* **Assignment**: Reproduce the listing below line for line, with every character unchanged, and omit the pictures.

* **Records shown**:
*****

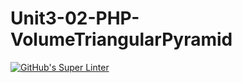 # Unit3-02-PHP-VolumeTriangularPyramid
[![GitHub's Super Linter](https://github.com/ICS20-Programming-NoahS/Unit3-02-PHP-VolumeTriangularPyramid/workflows/GitHub's%20Super%20Linter/badge.svg)](https://github.com/ICS20-Programming-NoahS/Unit3-02-PHP-VolumeTriangularPyramid/actions)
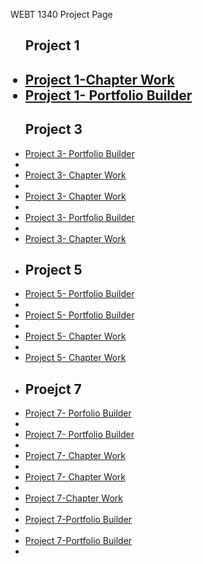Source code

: WEBT 1340 Project Page 
<ul>
<h2>Project 1<h2>
<li><a href="project1/icons.ai">Project 1-Chapter Work</a></li>
<li><a href="project1/tournamenticons.ai">Project 1- Portfolio Builder</a></li>

<h2>Project 3</h2>

<li><a href="project3/cafe-logo.ai">Project 3- Portfolio Builder</a><li>
<li><a href="project3/cincinnatiZoo.ai">Project 3- Chapter Work</a><li>
<li><a href="project3/invitation.ai">Project 3- Chapter Work</a><li>
<li><a href="project3/stationary.ai">Project 3- Portfolio Builder</a><li>
<li><a href="project3/zooicons.ai">Project 3- Chapter Work</a><li>

<h2>Project 5</h2>
<li><a href="project5/aos-brochure.ai">Project 5- Portfolio Builder</a><li>
<li><a href="project5/aos-brochure.pdf">Project 5- Portfolio Builder</a><li>
<li><a href="project5/campbrochure.ai">Project 5- Chapter Work</a><li>
<li><a href="project5/campbrochure.pdf">Project 5- Chapter Work</a><li>

<h2>Proejct 7</h2>
<li><a href="project7/coffee-producers..ai">Project 7- Porfolio Builder</a><li>
<li><a href="project7/favorites-graph.ai">Project 7- Portfolio Builder</a><li>
<li><a href="project7/fig1graph.ai">Project 7- Chapter Work</a><li>
<li><a href="project7/fig2.ai">Project 7- Chapter Work</a><li>
<li><a href="project7/fig3.ai">Project 7-Chapter Work</a><li>
<li><a href="project7/price-graph.ai">Project 7-Portfolio Builder</a><li>
<li><a href="project7/reasons-graph.ai">Project 7-Portfolio Builder</a><li>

*****

* **Solution**:
 # Unit3-02-PHP-VolumeTriangularPyramid
[![GitHub's Super Linter](https://github.com/ICS20-Programming-NoahS/Unit3-02-PHP-VolumeTriangularPyramid/workflows/GitHub's%20Super%20Linter/badge.svg)](https://github.com/ICS20-Programming-NoahS/Unit3-02-PHP-VolumeTriangularPyramid/actions)
Source code

: WEBT 1340 Project Page 
<ul>
<h2>Project 1<h2>
<li><a href="project1/icons.ai">Project 1-Chapter Work</a></li>
<li><a href="project1/tournamenticons.ai">Project 1- Portfolio Builder</a></li>

<h2>Project 3</h2>

<li><a href="project3/cafe-logo.ai">Project 3- Portfolio Builder</a><li>
<li><a href="project3/cincinnatiZoo.ai">Project 3- Chapter Work</a><li>
<li><a href="project3/invitation.ai">Project 3- Chapter Work</a><li>
<li><a href="project3/stationary.ai">Project 3- Portfolio Builder</a><li>
<li><a href="project3/zooicons.ai">Project 3- Chapter Work</a><li>

<h2>Project 5</h2>
<li><a href="project5/aos-brochure.ai">Project 5- Portfolio Builder</a><li>
<li><a href="project5/aos-brochure.pdf">Project 5- Portfolio Builder</a><li>
<li><a href="project5/campbrochure.ai">Project 5- Chapter Work</a><li>
<li><a href="project5/campbrochure.pdf">Project 5- Chapter Work</a><li>

<h2>Proejct 7</h2>
<li><a href="project7/coffee-producers..ai">Project 7- Porfolio Builder</a><li>
<li><a href="project7/favorites-graph.ai">Project 7- Portfolio Builder</a><li>
<li><a href="project7/fig1graph.ai">Project 7- Chapter Work</a><li>
<li><a href="project7/fig2.ai">Project 7- Chapter Work</a><li>
<li><a href="project7/fig3.ai">Project 7-Chapter Work</a><li>
<li><a href="project7/price-graph.ai">Project 7-Portfolio Builder</a><li>
<li><a href="project7/reasons-graph.ai">Project 7-Portfolio Builder</a><li>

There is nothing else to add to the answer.